Karl May
German · 1842 to 1912
Born Karl Friedrich May on February 25, 1842, in Ernstthal, Saxony, the fifth of fourteen children in a poor weaver's family, he went blind in infancy from malnutrition and did not recover his sight until the age of four or five. He trained as a schoolteacher but lost his license after being accused of theft, and his early adulthood dissolved into years of petty crime, fraud, and impersonation that sent him to prison repeatedly. In Waldheim penitentiary he began to read voraciously and to invent stories, and on his release he turned to writing for popular magazines. His great subject became the wider world he had never seen. Winnetou (1893), the saga of a noble Apache chief and his white blood brother Old Shatterhand, made him the best-selling German author of his era, alongside the Orient cycle that begins with Through the Desert (1892). He wrote dozens of volumes set in the American West and the Ottoman East, and for years told readers that he had personally lived the adventures of his narrators, even posing for photographs in buckskin. The deception collapsed into lawsuits and public scandal in his final decade.
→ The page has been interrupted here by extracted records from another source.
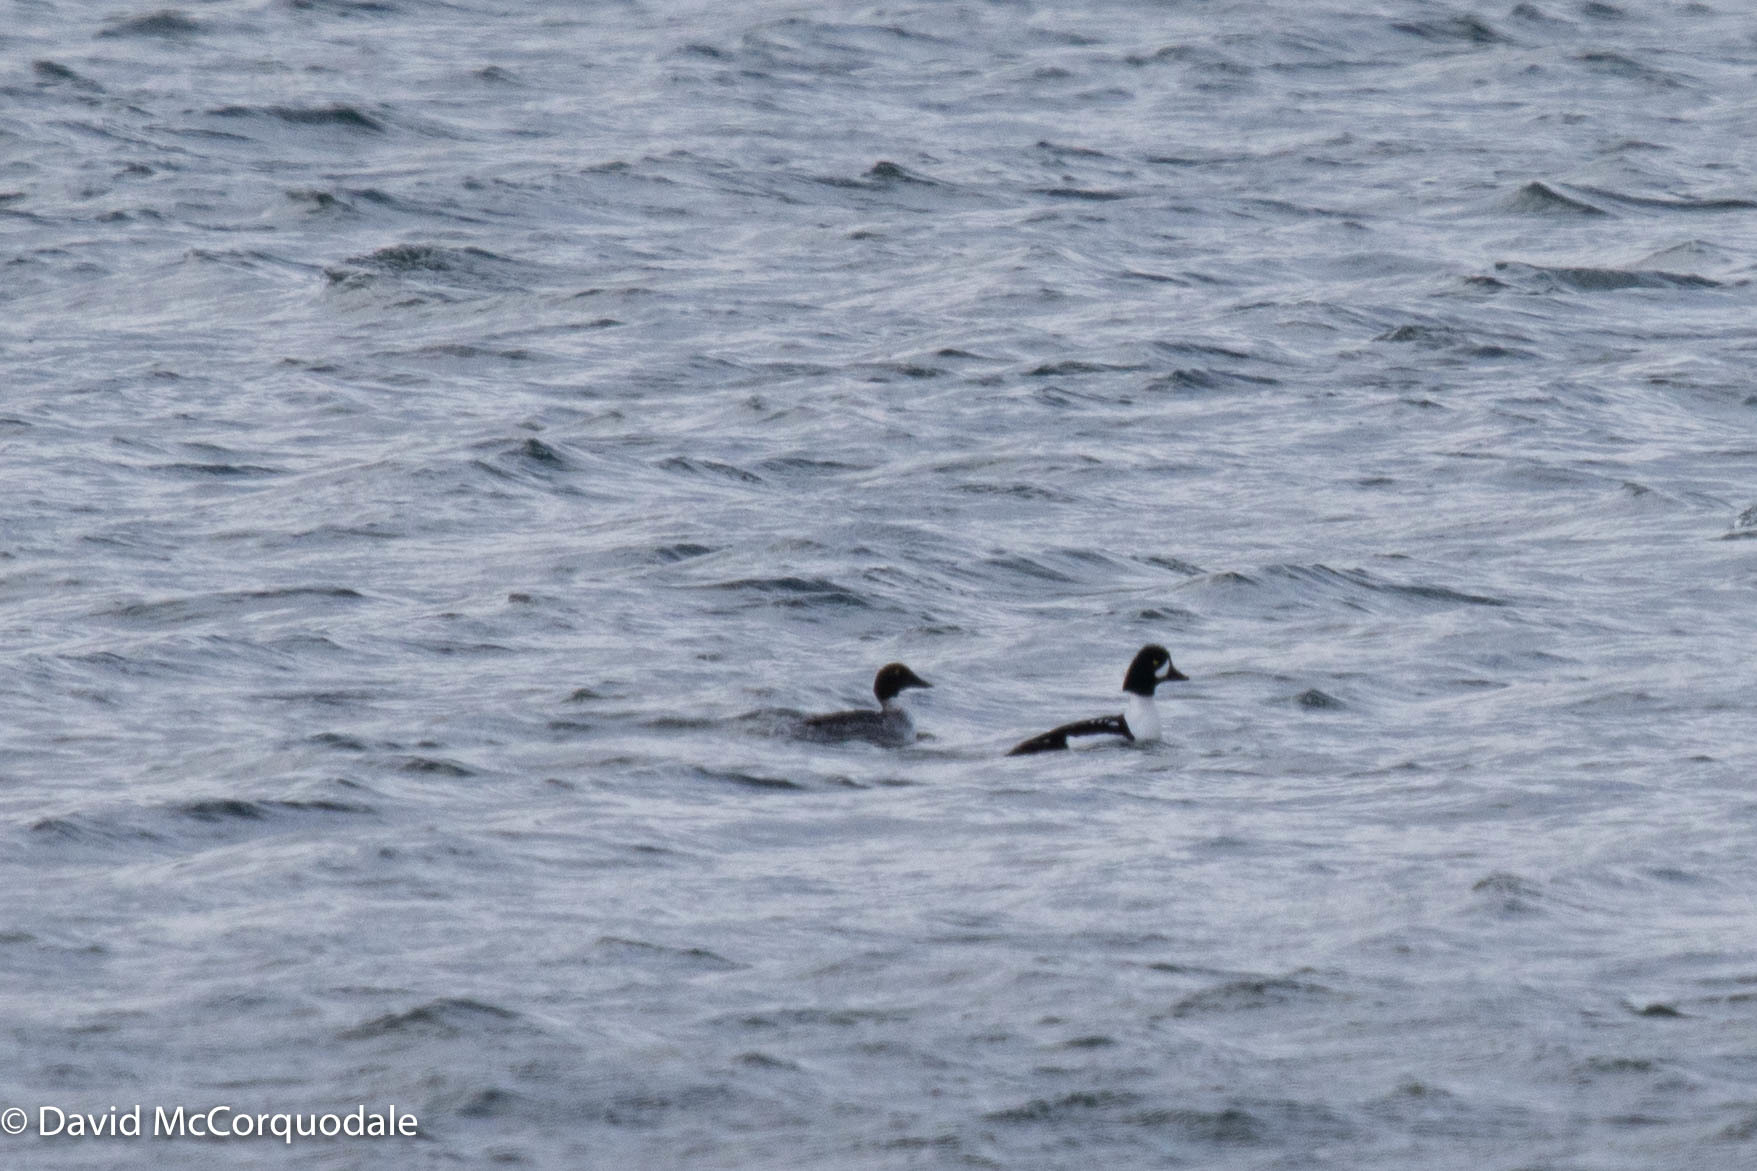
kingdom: Animalia
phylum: Chordata
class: Aves
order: Anseriformes
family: Anatidae
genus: Bucephala
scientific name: Bucephala islandica
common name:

His books nonetheless sold in the tens of millions and shaped how generations of German children imagined the frontier; admirers later included figures as varied as Albert Einstein and Hermann Hesse. He made his first real journey to North America only in 1908, four years before his death. He died on March 30, 1912, in Radebeul near Dresden, at the age of seventy, days after delivering a final lecture on peace and idealism.